- STATED EXERCISE 1: In the email thread, which flag did Artur Tarassow ask about adding?
- STATED EXERCISE 2: List every distinct date on which a message in the email thread was sent, as given in its attribution lines.
- STATED EXERCISE 3: Reproduce the part of the email thread from "Am 17.07.20 um" to "not totally clear-cut.".

- SELECTION:
Am 17.07.20 um 16:32 schrieb Allin Cottrell:
On Fri, 17 Jul 2020, Artur Tarassow wrote:
> Am 16.07.20 um 14:53 schrieb Allin Cottrell:
>> On Wed, 15 Jul 2020, Allin Cottrell wrote:
>>
>>> On Wed, 15 Jul 2020, Artur Tarassow wrote:
>>>
>>>> But what about the case when adding the " --permanent" flag?
>>>
>>> I can see a case for shrinking the strings array when the
>>> --permanent option is given, though it's not totally clear-cut.
>>
>> Here's a follow-up. You could think of this as a prototype of what we
>> might do internally with a string-valued series on permanent
>> sub-sampling.
>
> Sorry for the late reply, Allin. Yes that looks good to me.
>
> But would "permanent sub-sampling" mean that this only applies when
> executing the smpl command with the --permanent flag? Or would it also
> apply when storing a sub-sampled data set?

- DATASET CONTENT:
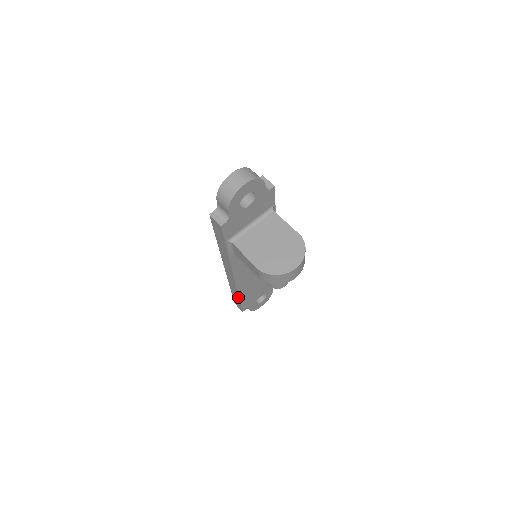
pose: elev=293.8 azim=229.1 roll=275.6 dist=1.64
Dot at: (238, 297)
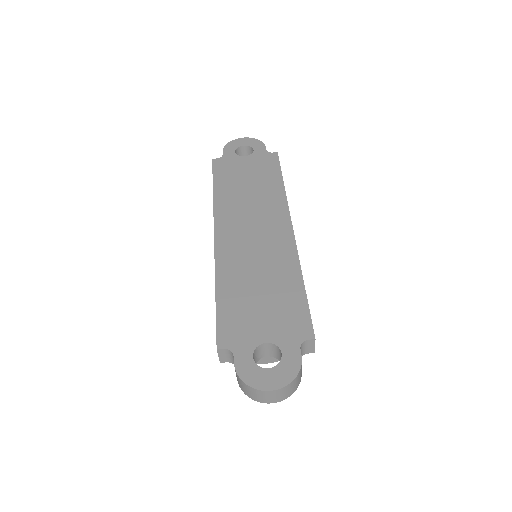
Dot at: occluded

- CORRECT RESPONSE 1: The --permanent flag.

- CORRECT RESPONSE 2:
- 17 July 2020
- 16 July 2020
- 15 July 2020

- CORRECT RESPONSE 3:
Am 17.07.20 um 16:32 schrieb Allin Cottrell:
On Fri, 17 Jul 2020, Artur Tarassow wrote:
> Am 16.07.20 um 14:53 schrieb Allin Cottrell:
>> On Wed, 15 Jul 2020, Allin Cottrell wrote:
>>
>>> On Wed, 15 Jul 2020, Artur Tarassow wrote:
>>>
>>>> But what about the case when adding the " --permanent" flag?
>>>
>>> I can see a case for shrinking the strings array when the
>>> --permanent option is given, though it's not totally clear-cut.